The Burnaby Art Gallery is located in Fairacres Mansion, which was designed by Robert Percival Sterling Twizell[4] (1875-1964).[5] Fairacres Mansion, also called Ceperley House, for its original owners, was built in 1910 at an estimated cost of $150,000.00, making it the largest and most expensive house in Burnaby, BC of its time.[6] It was constructed in the Edwardian Arts and Crafts style with handmade fixtures, carpentry and tiled fireplaces. The grounds included horse stables, an aviary, gazebo and pergola, lagoons, strawberry fields, greenhouses, a steam plant and a gardener's cottage.[7] The tiles throughout the house were imported from England, fabricated by Conrad Dressler and his Medmenham Pottery. In the former billiards room and parlour, a grand oak mantelpiece, hand-carved by George Selkirk Gibson, bears a quote by Ralph Waldo Emerson: "The ornament of a house is the friends who frequent it."[8] On the death of the original owner, Grace Ceperley, the house was sold to a series of private owners. In 1939, it was acquired by Benedictine monks, and became an Abbey in 1953.[9] The Order vacated the house in 1954 when it moved to Westminster Abbey (British Columbia) in Mission. After the Benedictines sold the property, it was used by the Canadian Temple of More Abundant Life and as a fraternity house for Simon Fraser University's Delta Upsilon Fraternity.[10] In 1966, the Burnaby Art Society, led by Jack Hardman, Sheila Kincaid and Winifred Denny, among others, worked with the City of Burnaby to purchase the 8.4 acre site for $166,000.00. The Burnaby Art Gallery opened its doors in June 1967.[11]

Permanent collection

The Burnaby Art Gallery manages a collection of over 5,500 objects, largely made up of works on paper (particularly original hand pulled prints) by Canadian artists. Highlights include substantial holdings by Ernest Lumsden, Jack Shadbolt, Takao Tanabe, Laurence Hyde, Gathie Falk, Sylvia Tait, Ann Kipling, Alistair Bell, Kate Craig, Al Neil and Molly Lamb Bobak.

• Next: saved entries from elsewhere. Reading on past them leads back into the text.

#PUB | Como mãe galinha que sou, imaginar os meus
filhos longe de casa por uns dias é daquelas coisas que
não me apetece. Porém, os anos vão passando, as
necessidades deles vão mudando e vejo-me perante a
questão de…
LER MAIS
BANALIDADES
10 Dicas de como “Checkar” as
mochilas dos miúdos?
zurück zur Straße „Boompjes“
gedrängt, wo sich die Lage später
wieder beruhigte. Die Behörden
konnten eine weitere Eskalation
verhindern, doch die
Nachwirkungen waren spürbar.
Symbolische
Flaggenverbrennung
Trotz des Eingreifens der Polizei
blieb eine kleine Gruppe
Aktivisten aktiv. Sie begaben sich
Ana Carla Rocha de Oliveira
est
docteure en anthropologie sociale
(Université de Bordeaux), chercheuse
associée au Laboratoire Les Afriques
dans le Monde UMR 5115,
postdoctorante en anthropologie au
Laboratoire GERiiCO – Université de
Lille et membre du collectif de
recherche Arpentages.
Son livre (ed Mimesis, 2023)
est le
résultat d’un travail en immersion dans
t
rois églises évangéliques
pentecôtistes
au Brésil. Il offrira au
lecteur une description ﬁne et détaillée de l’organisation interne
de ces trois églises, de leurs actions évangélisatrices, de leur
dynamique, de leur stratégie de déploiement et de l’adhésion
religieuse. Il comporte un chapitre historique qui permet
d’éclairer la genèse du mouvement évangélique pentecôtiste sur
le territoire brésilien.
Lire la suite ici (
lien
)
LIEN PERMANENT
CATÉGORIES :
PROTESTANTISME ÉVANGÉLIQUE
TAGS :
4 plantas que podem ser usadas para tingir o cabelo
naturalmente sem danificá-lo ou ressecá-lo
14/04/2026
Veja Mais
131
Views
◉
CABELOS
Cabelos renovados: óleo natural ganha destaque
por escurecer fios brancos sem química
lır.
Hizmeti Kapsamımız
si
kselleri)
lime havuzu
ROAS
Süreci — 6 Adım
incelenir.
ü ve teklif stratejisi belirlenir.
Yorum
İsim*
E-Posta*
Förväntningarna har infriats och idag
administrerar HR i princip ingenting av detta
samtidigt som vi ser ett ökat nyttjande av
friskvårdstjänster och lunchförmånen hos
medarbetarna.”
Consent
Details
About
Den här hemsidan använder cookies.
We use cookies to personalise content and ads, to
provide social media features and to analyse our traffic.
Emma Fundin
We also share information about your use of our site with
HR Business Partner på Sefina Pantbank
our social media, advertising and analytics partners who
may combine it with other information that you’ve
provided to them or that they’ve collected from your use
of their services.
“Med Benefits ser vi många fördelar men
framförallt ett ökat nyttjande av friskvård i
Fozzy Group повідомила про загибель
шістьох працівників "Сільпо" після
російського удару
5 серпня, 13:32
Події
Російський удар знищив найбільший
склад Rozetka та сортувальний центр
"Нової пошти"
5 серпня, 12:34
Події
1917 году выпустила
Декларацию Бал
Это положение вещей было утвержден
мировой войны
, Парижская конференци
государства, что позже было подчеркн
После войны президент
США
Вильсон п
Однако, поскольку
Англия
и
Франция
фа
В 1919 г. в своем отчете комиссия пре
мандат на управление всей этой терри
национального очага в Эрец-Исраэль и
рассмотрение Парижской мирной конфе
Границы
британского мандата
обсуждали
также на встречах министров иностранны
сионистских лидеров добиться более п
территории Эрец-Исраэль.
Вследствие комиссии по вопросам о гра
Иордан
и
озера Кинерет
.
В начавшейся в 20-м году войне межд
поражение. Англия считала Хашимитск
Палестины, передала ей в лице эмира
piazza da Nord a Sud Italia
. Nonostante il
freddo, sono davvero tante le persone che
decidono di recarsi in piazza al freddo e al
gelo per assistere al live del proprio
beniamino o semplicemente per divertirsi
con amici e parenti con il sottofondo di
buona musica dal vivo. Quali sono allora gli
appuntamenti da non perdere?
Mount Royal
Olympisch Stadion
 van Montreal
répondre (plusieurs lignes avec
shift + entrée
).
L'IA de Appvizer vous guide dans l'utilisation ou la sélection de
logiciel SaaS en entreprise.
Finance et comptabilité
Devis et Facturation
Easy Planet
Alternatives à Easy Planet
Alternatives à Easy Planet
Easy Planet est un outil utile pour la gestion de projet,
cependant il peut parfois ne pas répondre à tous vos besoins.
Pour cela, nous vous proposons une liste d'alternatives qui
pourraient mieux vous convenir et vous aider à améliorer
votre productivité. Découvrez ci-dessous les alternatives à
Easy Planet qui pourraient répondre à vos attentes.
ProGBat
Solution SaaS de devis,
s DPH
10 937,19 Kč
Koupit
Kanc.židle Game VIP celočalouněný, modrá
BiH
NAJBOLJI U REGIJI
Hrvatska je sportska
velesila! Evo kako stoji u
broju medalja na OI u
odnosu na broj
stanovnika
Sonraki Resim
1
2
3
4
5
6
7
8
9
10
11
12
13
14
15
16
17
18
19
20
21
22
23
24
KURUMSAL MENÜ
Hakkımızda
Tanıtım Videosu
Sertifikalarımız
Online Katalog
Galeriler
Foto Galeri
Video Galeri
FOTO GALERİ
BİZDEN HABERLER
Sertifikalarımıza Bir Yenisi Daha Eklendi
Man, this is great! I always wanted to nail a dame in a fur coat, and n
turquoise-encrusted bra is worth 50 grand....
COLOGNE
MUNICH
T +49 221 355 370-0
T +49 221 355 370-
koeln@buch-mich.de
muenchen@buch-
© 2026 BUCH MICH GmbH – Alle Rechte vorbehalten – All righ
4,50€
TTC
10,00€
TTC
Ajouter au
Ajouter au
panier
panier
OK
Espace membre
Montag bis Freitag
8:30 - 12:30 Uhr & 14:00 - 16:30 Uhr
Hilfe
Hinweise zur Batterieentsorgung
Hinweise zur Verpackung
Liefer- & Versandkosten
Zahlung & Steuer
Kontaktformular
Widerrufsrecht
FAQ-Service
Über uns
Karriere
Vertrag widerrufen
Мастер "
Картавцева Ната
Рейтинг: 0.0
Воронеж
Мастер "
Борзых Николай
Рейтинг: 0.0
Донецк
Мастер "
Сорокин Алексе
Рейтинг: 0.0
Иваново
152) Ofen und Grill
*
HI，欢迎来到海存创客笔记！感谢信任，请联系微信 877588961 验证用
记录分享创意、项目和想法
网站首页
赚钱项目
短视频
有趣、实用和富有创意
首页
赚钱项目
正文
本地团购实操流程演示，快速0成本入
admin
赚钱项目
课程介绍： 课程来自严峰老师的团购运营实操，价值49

Selected major exhibitions

Tanabe: Chronicles of Form and Place, 2011-2012

J.C. Heywood: A Life in Layers, 2008

The Ornament of a House: 50 Years of Collecting, 2017

See also

References

  1. "Canadian Art".
  2. "Burnaby Art Gallery".
  3. "City of Burnaby Permanent Art Collection".
  4. http://dictionaryofarchitectsincanada.org/node/1373
  5. Hill, Charles (2013). Artists, Architects and Artisans: Canadian Art 1890-1918. Ottawa: National Gallery of Art. pp. 120–1. ISBN 9780888849151.
  6. Hill, Charles (2013). Artists, Architects and Artisans: Canadian Art 1890-1918. Ottawa: National Gallery of Art. pp. 120–1. ISBN 9780888849151.
  7. Hill, Charles (2013). Artists, Architects and Artisans: Canadian Art 1890-1918. Ottawa: National Gallery of Art. pp. 120–1. ISBN 9780888849151.
  8. Denny, Winifred (1974). The Story of a House: Ceperley Mansion to Burnaby Art Gallery. Burnaby: Burnaby Art Gallery. p. 17.
  9. Cane, Jennifer; van Eijnsbergen, Ellen (2017). Ornament of a House: 50 Years of Collecting. Burnaby: Burnaby Art Gallery. p. 13. ISBN 9781927364239.
  10. Cane, Jennifer; van Eijnsbergen, Ellen (2017). Ornament of a House: 50 Years of Collecting. Burnaby: Burnaby Art Gallery. p. 13. ISBN 9781927364239.
  11. Cane, Jennifer; van Eijnsbergen, Ellen (2017). Ornament of a House: 50 Years of Collecting. Burnaby: Burnaby Art Gallery. p. 13. ISBN 9781927364239.